Secondo qualcuno la facoltà concessa ai componenti del Csm di astenersi è un argomento che esclude la natura puramente amministrativa dell'organo.
Ci vuole non poca fantasia, meglio, deliberata spregiudicatezza, per argomentare la politicità del Csm dalla banalissima facoltà di astensione del consigliere. Basteranno a smentirla le sentenze della Corte Costituzionale del 1973, del 1983, del 1992, del 2009, del 2018?
Un articolo di qualche giorno fa del Sole 24ore sosteneva che nel corso dell’attuale consiliatura del Csm la sezione disciplinare ha emesso 194 sentenze di cui 80 condanne, 91 assoluzioni, 23 non luogo a procedere. Può dirsi allora davvero una giustizia domestica?
Prescindiamo, innanzitutto, dalle suggestioni legate all’attuale consiliatura, alle quali potremmo agevolmente contrapporre quelle, non sempre commendevoli, delle precedenti. È, difatti, al nodo dogmatico che occorre prestare attenzione. E allora, occorre chiedersi se corrisponda all’idea formale di “ giudice” quella di una sezione disciplinare composta da togati “eletti”, normalmente di matrice correntizia (il dato storico parla da solo), chiamati a giudicare proprio coloro che li hanno designati. Ed ancora, se possa dirsi davvero giudice chi crea quel “formante” di regole secondarie che poi dovrà applicare agli incolpati. Che ne resta, qui, dell’imparzialità e terzietà, baluardi insuperabili dell’idea di organo giudicante? All’Alta Corte va ascritto, quindi, il merito dogmatico di aver voluto separare il CSM, lato sensu “datore di lavoro”, dall’organo disciplinare, dotato di vera terzietà e imparzialità.
Si poteva fare meglio?
Certo! si sarebbe, difatti, potuto conservare al Consiglio il relativo potere, quale naturale conoscitore delle dinamiche organizzative e deontologiche della magistratura. E sarebbe bastata l’impugnabilità davanti al giudice amministrativo del provvedimento disciplinare reso in esito a procedura garantita, non più con sentenza. Purtroppo, anche qui si è registrato il silenzio riformista della magistratura associata.
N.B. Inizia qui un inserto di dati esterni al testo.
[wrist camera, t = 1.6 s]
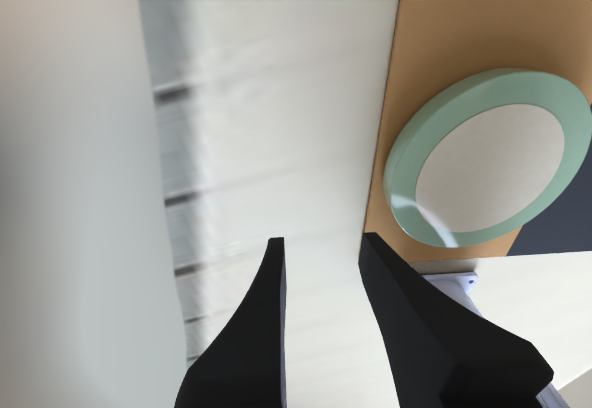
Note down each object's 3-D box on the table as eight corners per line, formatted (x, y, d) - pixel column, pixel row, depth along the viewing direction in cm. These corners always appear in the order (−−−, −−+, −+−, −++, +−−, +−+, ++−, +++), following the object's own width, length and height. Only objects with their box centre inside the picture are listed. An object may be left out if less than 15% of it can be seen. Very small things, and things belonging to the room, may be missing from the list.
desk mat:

Rispetto a questa previsione «contro le sentenze emesse dall’Alta Corte in prima istanza è ammessa impugnazione, anche per motivi di merito, soltanto dinanzi alla stessa Alta Corte» per Margherita Cassano ci sarebbero dubbi di costituzionalità rispetto al 102 e al 111. Lei che ne pensa?
Tra i giuristi il dibattito è aperto. Per parte mia non posso che osservare come l’art.111, comma 2 sia rimasto immutato. Non sono affatto certo che la sentenza dell’Alta Corte si sottrarrà a questo principio cardine.